Close examination of the CMV used as the viral vector for the vaccine, which was not freshly isolated from an infected monkey but had been passaged in laboratory cell culture, revealed that over that period of passage, the virus had undergone multiple genetic changes, including both an inversion of the sequence of some genes, and some partial gene deletions.
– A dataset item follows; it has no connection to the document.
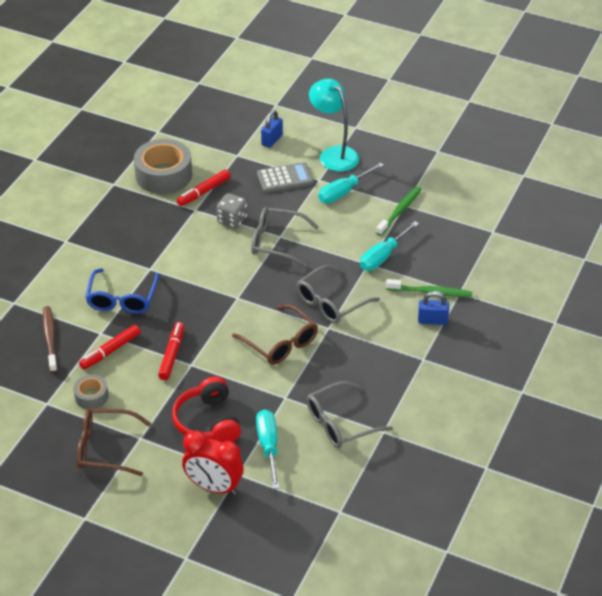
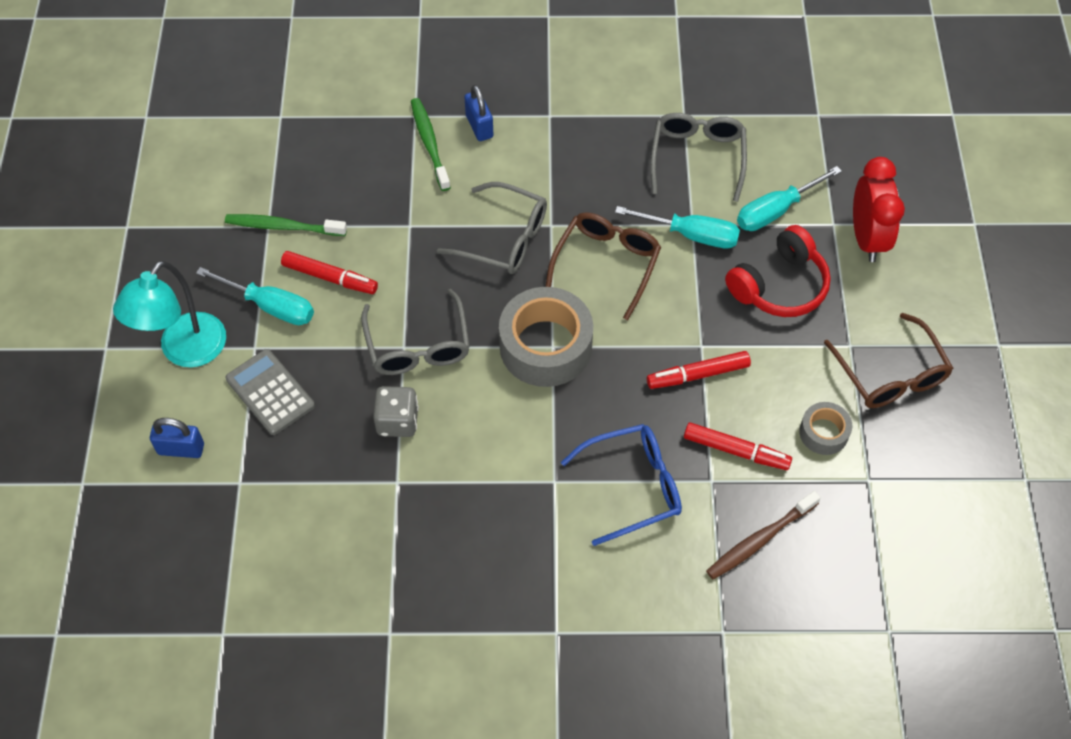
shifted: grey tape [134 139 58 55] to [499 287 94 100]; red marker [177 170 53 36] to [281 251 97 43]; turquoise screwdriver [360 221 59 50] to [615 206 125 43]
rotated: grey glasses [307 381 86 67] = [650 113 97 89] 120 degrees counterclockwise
This resulted in functional changes, including influencing what kind of cells the virus was able to infect.  

The next step was to painstakingly reconstruct those genetic changes so they could be intentionally replicated. 

This process generated a whole panel of viruses in which the genetic changes from the “wild type” or typical virus were present individually, in various combinations, or had been repaired to the wild-type sequence. The researchers then assessed the immune responses to SIV inserts in these different CMV vaccine vectors to identify candidate vaccines that induced typical immune responses, typical immune responses along with the unconventional responses, or just the unconventional immune responses.  

These vaccines were then tested for their ability to protect monkeys. The results were clear: One of the two unconventional responses was both necessary and sufficient to provide this unique form of vaccine protection. 

Results have implications for future vaccine engineering 

While the researchers are still studying exactly how this subset of unconventional responses mediates vaccine protection, the current results will help guide the vaccine concept to clinical testing; initial clinical trials are expected to begin later in 2021. The results also have implications for AIDS virus vaccines, the understanding of basic T cell immunobiology, and prospects for engineering the properties of vaccines for other pathogens. 

“It’s been an exciting ride to start with an unconventional vaccine with promising activity, then to unravel the very unconventional basis for its activity,” said Lifson. “These results provide a big chunk of the explanation, while other ongoing studies are suggesting an explanation for why only half to two-thirds of vaccinated animals have been protected and providing clues about how to increase the proportion of protected vaccinees.” 

Replicating the genetic rearrangement and understanding the function of specific genes has bolstered the researchers’ knowledge of how CMV and other viruses evade the immune system, Lifson said.  

“It helps pave the way not only for clinical development, but also for improved and more expansive understanding and potential of T cell responses in cellular immunity, with the possibility of applying this in other settings to custom engineer different immune responses,” he said.